— В федеральные учреждения в Пенсильвании, Флориде, Техасе и Алабаме — разве что в Алабаму отсылают особо преуспевающих неплательщиков.
— Так почему же я оказался здесь?
— Потому что не удалось доказать, что вы тайно присвоили миллион долларов — или, по крайней мере, половину от них.
— И что после этого случилось?
— Вас прихватили за уклонение от уплаты налогов, что вы не смогли опровергнуть и косвенно признались в нем.
Эдер снова уставился на голову черного мишки, который был слишком юн в момент гибели, после чего предложил:
— Давайте вернемся к вашему первоначальному вопросу.
— Почему вы отказались от освобождения под честное слово?
— Перед кем я должен отчитываться, когда сегодня выйду отсюда?
— Ни перед кем.
— А кому я должен был бы докладываться, если бы семь месяцев назад вышел под честное слово?
— Какому-нибудь полицейскому по надзору, может, вдвое младше вас.
— И что произошло бы, будь я обвинен в нарушении условий освобождения под честное слово — пусть даже минимальном?
Еще одна ухмылка заставила пойти морщинами лоб Лума, когда он откинулся на спинку кресло.
— Вы хотите сказать, вам бы подстроили нарушение правил, чтобы они могли еще раз попытаться выжать из вас подробности того дела со взяткой — так?
Эдер лишь улыбнулся.
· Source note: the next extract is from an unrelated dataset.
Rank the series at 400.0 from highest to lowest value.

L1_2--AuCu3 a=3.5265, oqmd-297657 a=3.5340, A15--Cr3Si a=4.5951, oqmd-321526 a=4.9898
Лум отвел глаза.
— Ну, если бы они прихватили вас на ложном обвинении в таком нарушении, чего я не могу отрицать, в таком случае мы получили бы удовольствие снова увидеть вас тут. — Он посмотрел на Эдера, сдерживая улыбку. — А теперь у вас есть право сказать: «Я отбыл свой срок».
— Я отбыл свой срок, — повторил Эдер.
В ходе последовавшего молчания выражение лица Лума изменилось с почти дружелюбного на равнодушное. И когда он, наконец, заговорил, почти не шевеля губами, голос был ровен и монотонен. Он пробыл здесь столько времени, понял Эдер, что даже говорит, как заведенный.
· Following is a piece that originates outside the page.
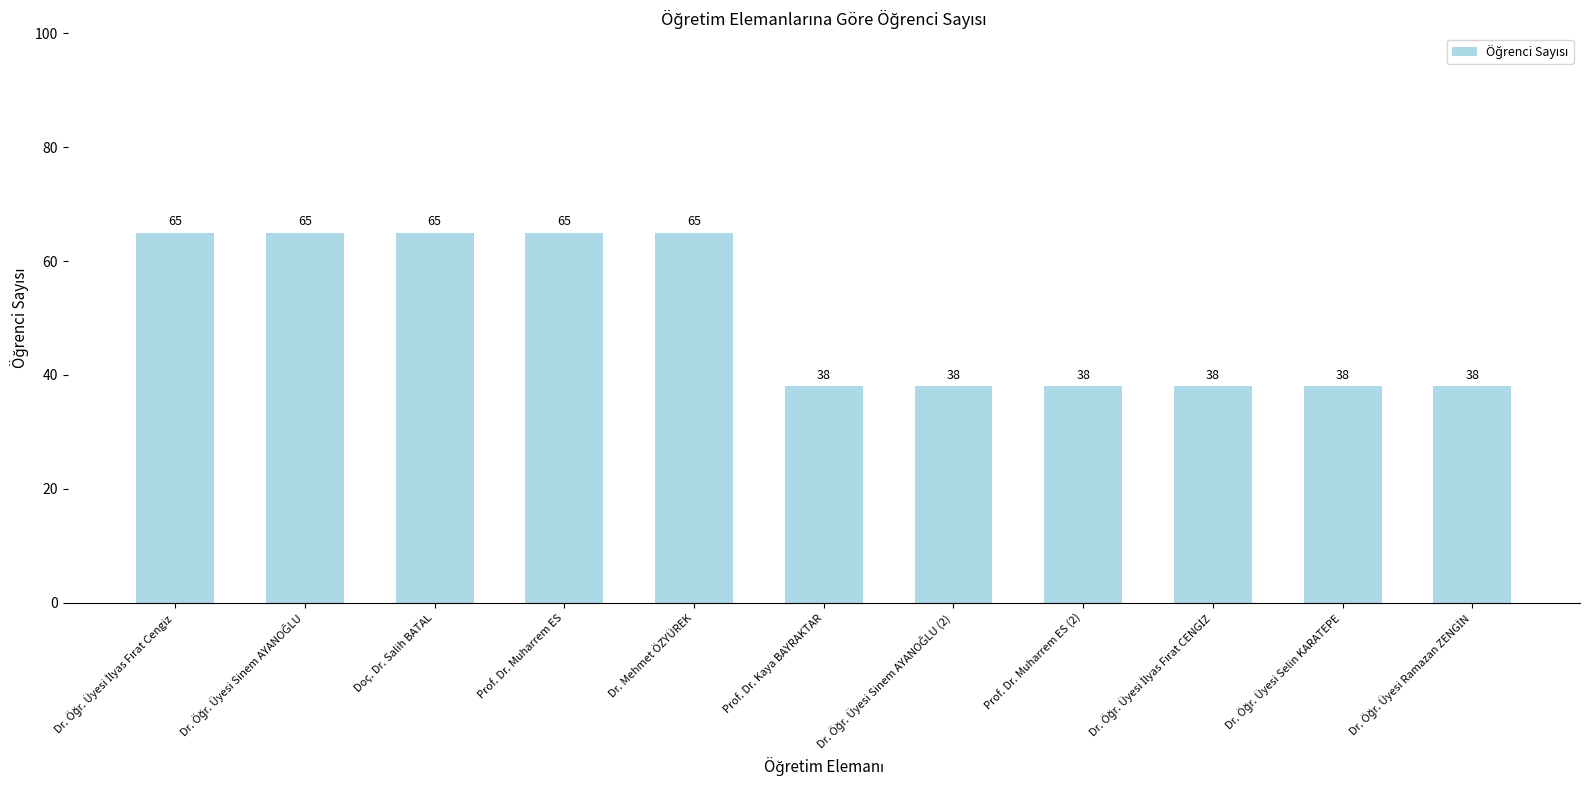

Reading left to right, what are all the values shown in this chart?

65	65	65	65	65	38	38	38	38	38	38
— Расскажите мне о ваших отношениях с Бобби Дюпре, — словно чревовещатель, не шевеля губами, попросил Лум.
— С кем?
— С тем головорезом, который на пару с Локо бьет лампочки.
— Что именно относительно его?
Лум уставился на Эдера, и в голосе его появилась хрипотца.
— Он в больнице со сломанной левой рукой и, возможно, с повреждениями внутренних органов.
— Мне очень жаль, что его постигли такие неприятности, — без малейших признаков раскаяния произнес Эдер.
— Мы нашли его в душевой для освобождающихся.
— Да?
— Да, и последним, кто пользовался душевой до того, как его там нашли, были вы.
— Невозможно.
— Почему?
— Потому что последним, кто пользовался душевой, был тот, кто сломал руку мистеру Дюпре, а это для меня совершенно невозможно, принимая во внимание мой возраст и размеры мистера Дюпре.
— Гребаный адвокатский треп.
Эдер вежливо кивнул, словно принимая этот небольшой, но заслуженный комплимент.
— А что говорит сам мистер Дюпре?
— Что на него напали четверо и на всех были маски.
Эдер поднялся с пластикового стула.
— В таком случае я не вижу основания для дальнейшей дискуссии.
— Сядьте.
Эдер снова сел. Лум откинулся далеко назад в своем плетеном кресле. Положив ноги на стол, он сплел руки на затылке и уставился в потолок.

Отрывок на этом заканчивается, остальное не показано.